Problem requirements: Give the number of lines in the material below where the word "down" shows up, without anything else.

Supplied data:
= Beginning of Section =
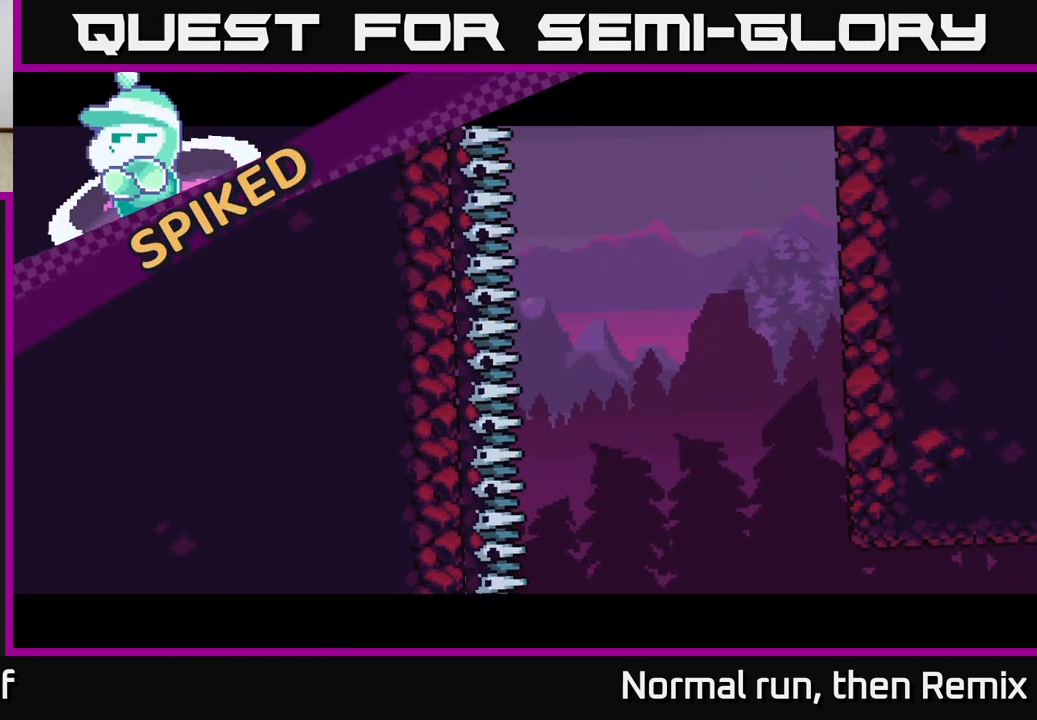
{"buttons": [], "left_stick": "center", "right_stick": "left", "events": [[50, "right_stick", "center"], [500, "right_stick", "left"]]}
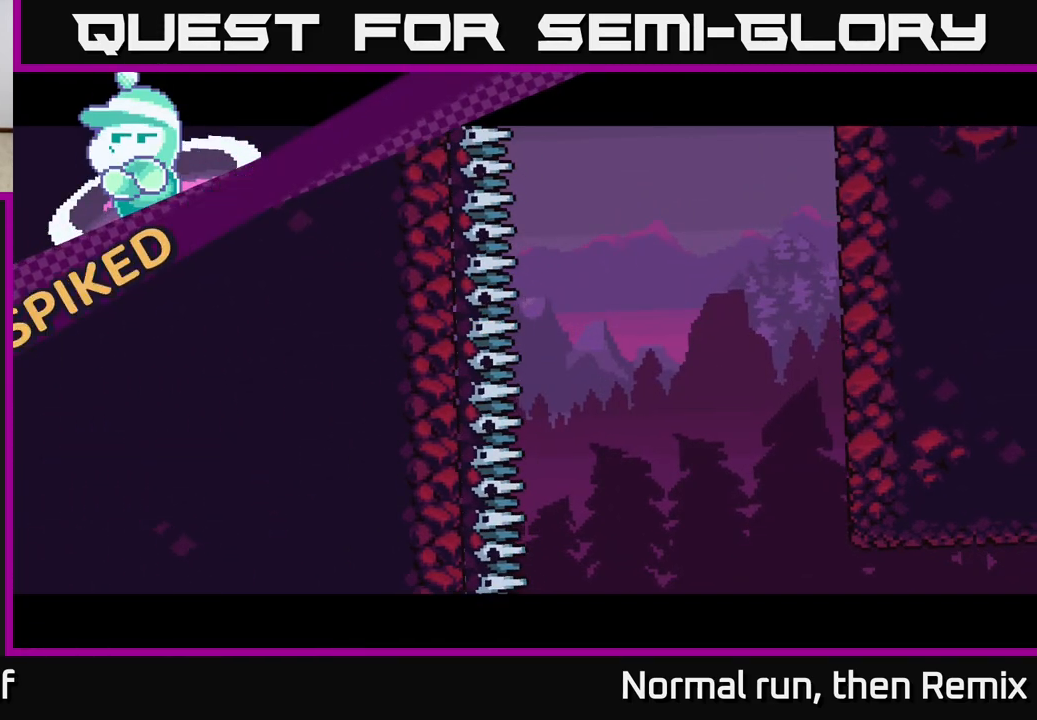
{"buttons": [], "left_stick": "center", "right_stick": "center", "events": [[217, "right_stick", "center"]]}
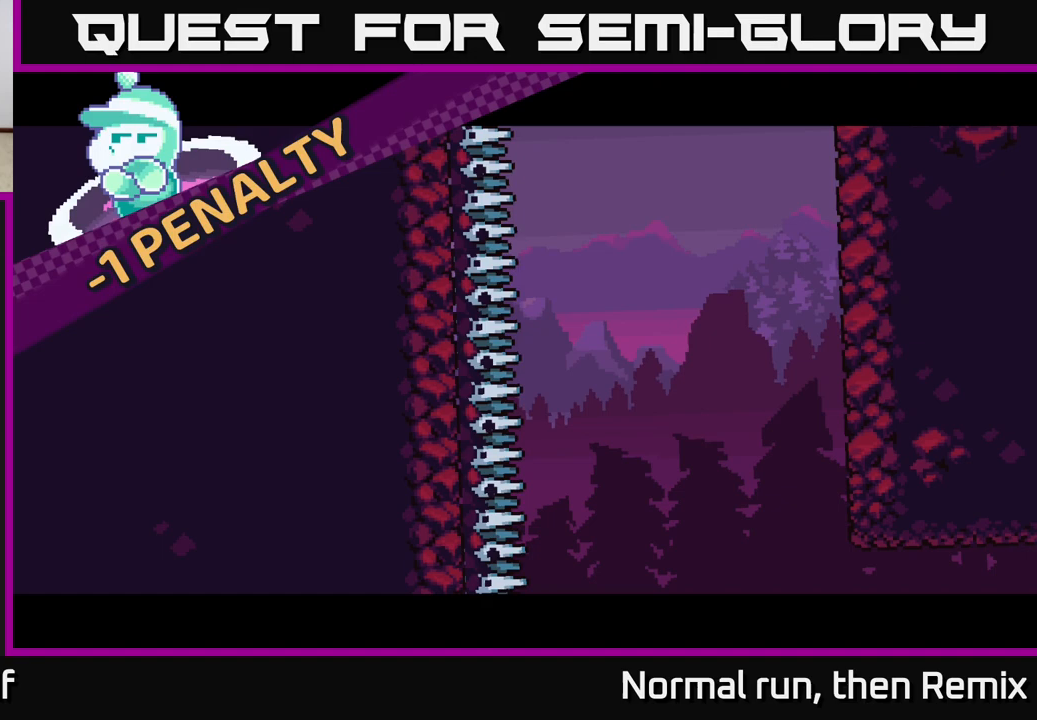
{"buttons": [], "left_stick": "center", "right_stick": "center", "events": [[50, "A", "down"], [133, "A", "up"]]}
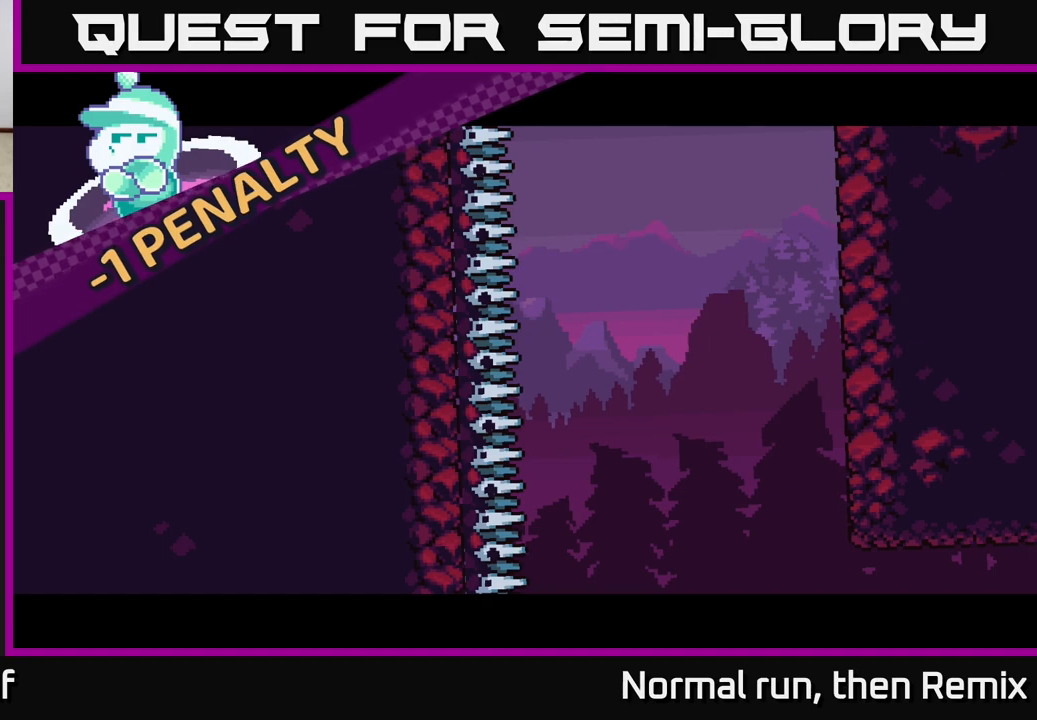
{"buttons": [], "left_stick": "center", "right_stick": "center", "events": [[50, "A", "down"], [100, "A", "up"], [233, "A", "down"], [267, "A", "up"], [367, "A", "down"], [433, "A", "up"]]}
= End of Section =
Response box: 2